Sextortion scams are a type of phishing attack whereby people are coerced to pay a BitCoin ransom because they have been threatened with sharing video of themselves visiting adult websites. These scams are made to appear all the more credible because they provide seemingly plausible technical details about how this was achieved, and the phish can sometimes also include the individual’s password.
Phishes are designed to play on people’s emotions so that they will behave in a way which is out of character, and scams such as this are no different. The phisher is gambling that enough people will respond so that their scam is profitable; they do not know if you have a webcam, have been visiting adult websites, or the means by which you communicate with people – in short, they are guessing. The phisher hopes to emotionally trigger people so that they will ‘take the bait’ and pay the ransom.
What to do
- As with other phishes, our advice is not to engage with the phisher, delete the email and report it to us: https://www.actionfraud.police.uk/report-phishing.
- Do not be tempted to pay the BitCoin ransom, doing so will likely encourage more scams as the phisher will know they have a ‘willing’ customer.
- Do not worry if the phish includes your password; in all likelihood this has been obtained from historic breaches of personal data.

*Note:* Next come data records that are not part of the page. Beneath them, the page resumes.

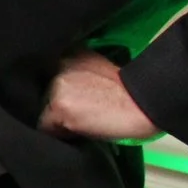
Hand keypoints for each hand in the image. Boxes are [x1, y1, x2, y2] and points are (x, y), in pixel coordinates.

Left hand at [39, 50, 160, 141]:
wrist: (145, 103)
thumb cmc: (129, 94)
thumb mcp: (99, 71)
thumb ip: (77, 74)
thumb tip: (63, 91)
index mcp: (73, 55)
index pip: (46, 75)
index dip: (54, 91)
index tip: (67, 100)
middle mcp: (60, 65)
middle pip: (42, 94)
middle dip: (56, 105)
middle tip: (80, 113)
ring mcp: (57, 86)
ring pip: (42, 110)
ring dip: (57, 119)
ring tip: (82, 121)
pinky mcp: (59, 106)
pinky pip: (45, 127)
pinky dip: (59, 133)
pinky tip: (79, 130)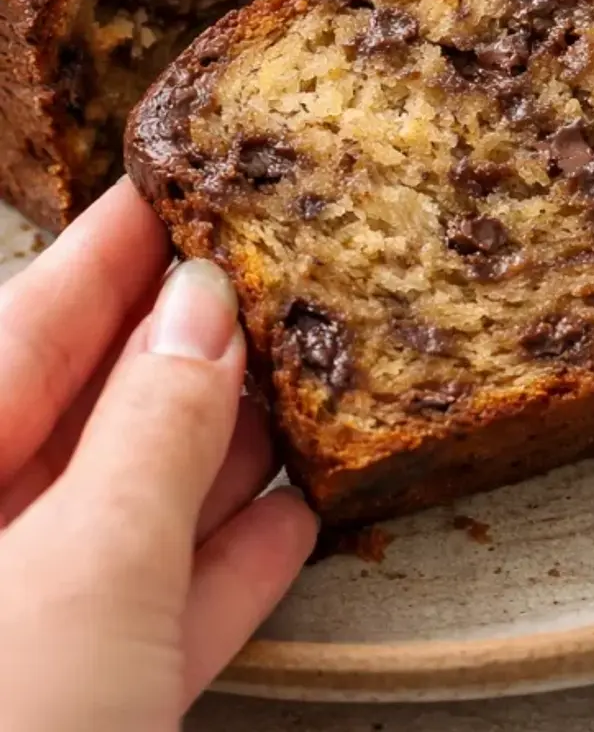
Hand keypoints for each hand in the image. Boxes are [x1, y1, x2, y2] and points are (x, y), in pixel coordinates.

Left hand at [0, 180, 317, 731]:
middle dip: (182, 342)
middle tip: (265, 266)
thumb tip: (203, 310)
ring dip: (224, 447)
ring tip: (304, 371)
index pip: (27, 327)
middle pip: (88, 410)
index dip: (109, 248)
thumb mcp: (80, 577)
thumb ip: (152, 435)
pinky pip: (158, 604)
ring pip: (135, 505)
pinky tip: (298, 509)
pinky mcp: (78, 701)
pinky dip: (228, 560)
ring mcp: (25, 628)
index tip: (178, 176)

You can check if your account has been compromised and get future notifications by visiting: https://haveibeenpwned.com/
- If the phish includes a password you still use then change it immediately, advice on how to create suitable passwords and enable other factors of authentication is available from Cyber Aware: https://www.cyberaware.gov.uk/passwords
- If you have been a victim of a sextortion scam and have paid the BitCoin ransom, then report it to your local police force by calling 101.